Startup.Auth.cs, comment out the first line:
// #define SingleTenantApp. Indeed, the code you cloned corresponds to the multi-tenant version of the sample. We use conditional compilation to include or exclude the corresponding lines of code which are marked by comments. The effect of uncommenting this first line will be to change the value for the
Authorityto the single-tenant version, and omit the line relating to
Step 4: Run the sample
Clean the solution, rebuild the solution, and run it! Explore the sample by signing in, navigating to different pages, adding tasks, signing out, etc. Create several user accounts in the Azure Management Portal, and assign them different roles by navigating to the "Users" tab of your application in the Azure Portal. Create a Security Group in the Azure Management Portal, add users to it, and again add roles to it using an Admin account. Explore the differences between each role throughout the application, namely the Tasks page.
Deploy this Sample to Azure
To deploy this application to Azure, you will publish it to an Azure Website.
- Sign in to the Azure portal.
- Click New in the top left hand corner, select Web + Mobile --> Web App, select the hosting plan and region, and give your web site a name, e.g. todolistservice-contoso.azurewebsites.net. Click Create Web Site.
- Once the web site is created, click on it to manage it. For this set of steps, download the publish profile and save it. Other deployment mechanisms, such as from source control, can also be used.
- While still in the Azure portal, navigate back to the Azure AD tenant you used in creating this sample. Under applications, select your Task Tracker application. From the Settings page, update the Sign-On URL and Reply URL fields to the root address of your published application, for example https://tasktracker-contoso.azurewebsites.net/.

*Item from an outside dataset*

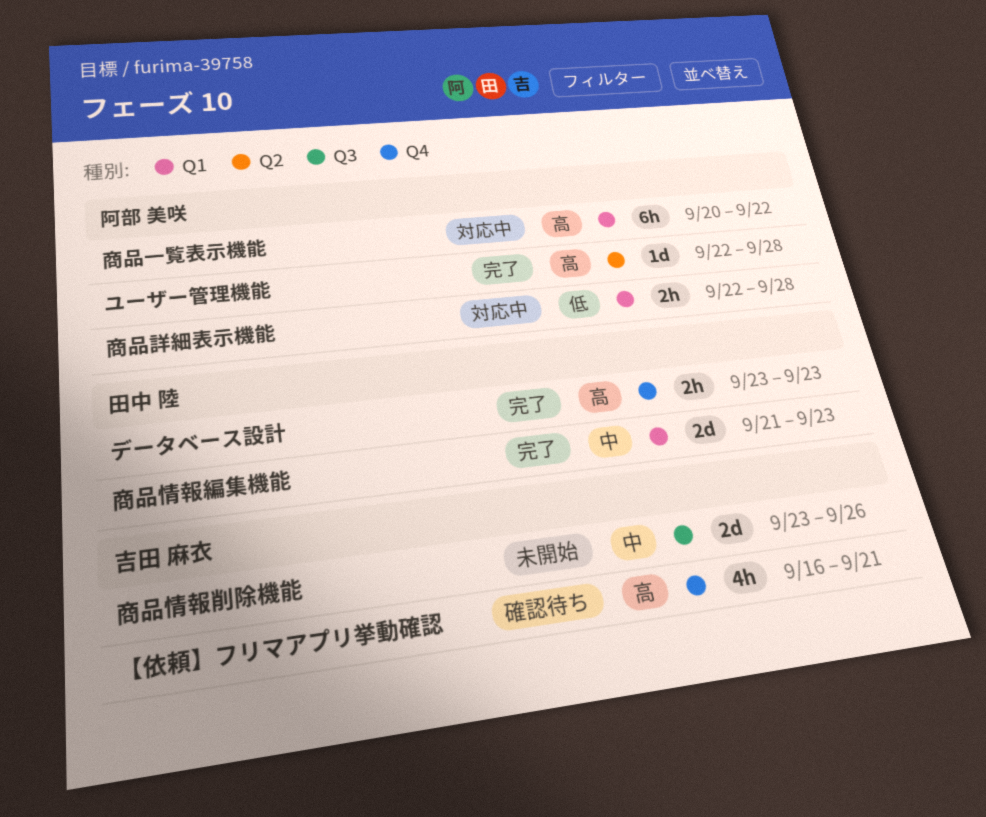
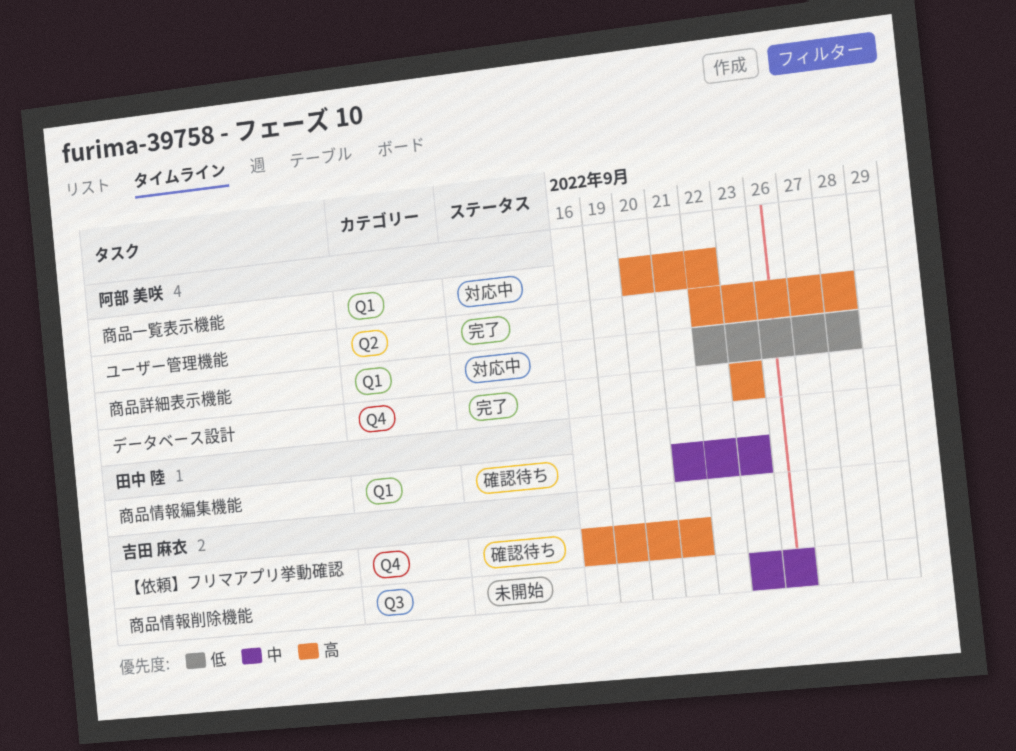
データベース設計, owner: 田中 陸 -> 阿部 美咲
商品情報編集機能, status: 完了 -> 確認待ち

- Switch to Visual Studio and go to the WebApp-RoleClaims-DotNet project. In the web.config file, update the "PostLogoutRedirectUri" value to the root address of your published application as well.
- Right click on the project in the Solution Explorer and select Publish. Click Import, and import the publish profile that you just downloaded.
- On the Connection tab, update the Destination URL so that it is https, for example https://tasktracker-contoso.azurewebsites.net. Click Next.
- On the Settings tab, make sure Enable Organizational Authentication is NOT selected. Click Publish.
- Visual Studio will publish the project and automatically open a browser to the URL of the project. If you see the default web page of the project, the publication was successful.